The tragic scenario was based on a true story that had scandalised the world a few years before. In 1816 the French frigate Medusa ran aground on a sandbank off the West African coast, and 146 people were piled onto a makeshift raft, with the remaining passengers and crew on lifeboats that attempted to tow it. The raft was accidentally set loose from the boats, and when it was discovered 13 days later there were only 15 survivors on the drastically reduced vessel depicted in the painting. They had resorted to murder and cannibalism in order to survive.
Like much of France, Gericault was fascinated by the scandal, and sensed an opportunity to make a name for himself. He also knew that to succeed he would have to produce something as big and visceral as the subject matter. It took him a year and a half, working obsessively in monastic conditions, on a grand canvas measuring 716 x 491 cm.
The final work is breathtaking to behold, the anguished figures truly larger than life-size. When it was unveiled the painting shocked and awed in equal measure, the horror of the subject matter being too recent, raw, brutal and downright disgusting for much of polite Parisian society.

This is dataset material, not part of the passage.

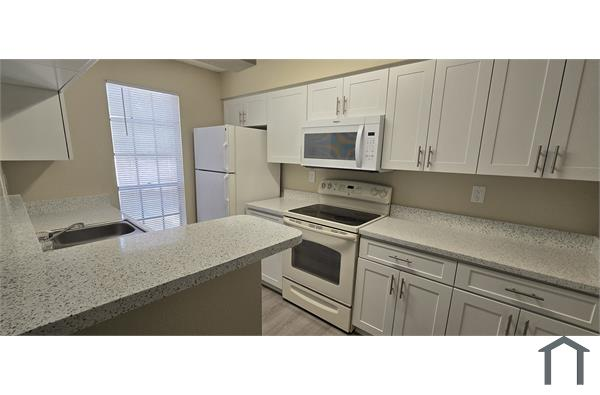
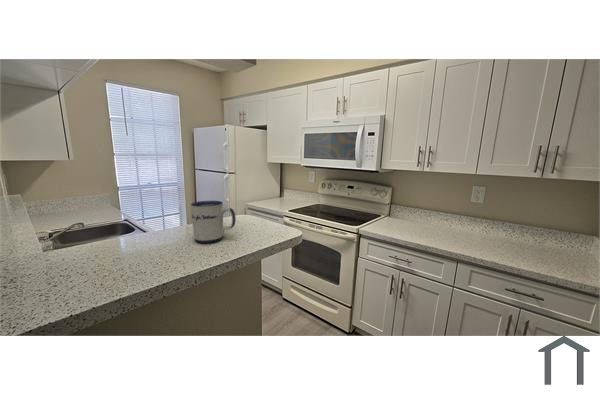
+ mug [190,200,237,244]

Post-Medusa, Theodore’s work mainly comprised portraits and horse paintings. As technically adept as they are, nothing comes close to capturing the hellish majesty, narrative depth and emotional power of his masterpiece. He died just five years after its completion, spiralling into depression and insanity, struggling to recover from the mental and physical strain that he put himself through recreating the Medusa.
The Raft of the Medusa was championed by the Louvre in Paris, and still hangs there today. See it for a glimpse into the mouth of madness.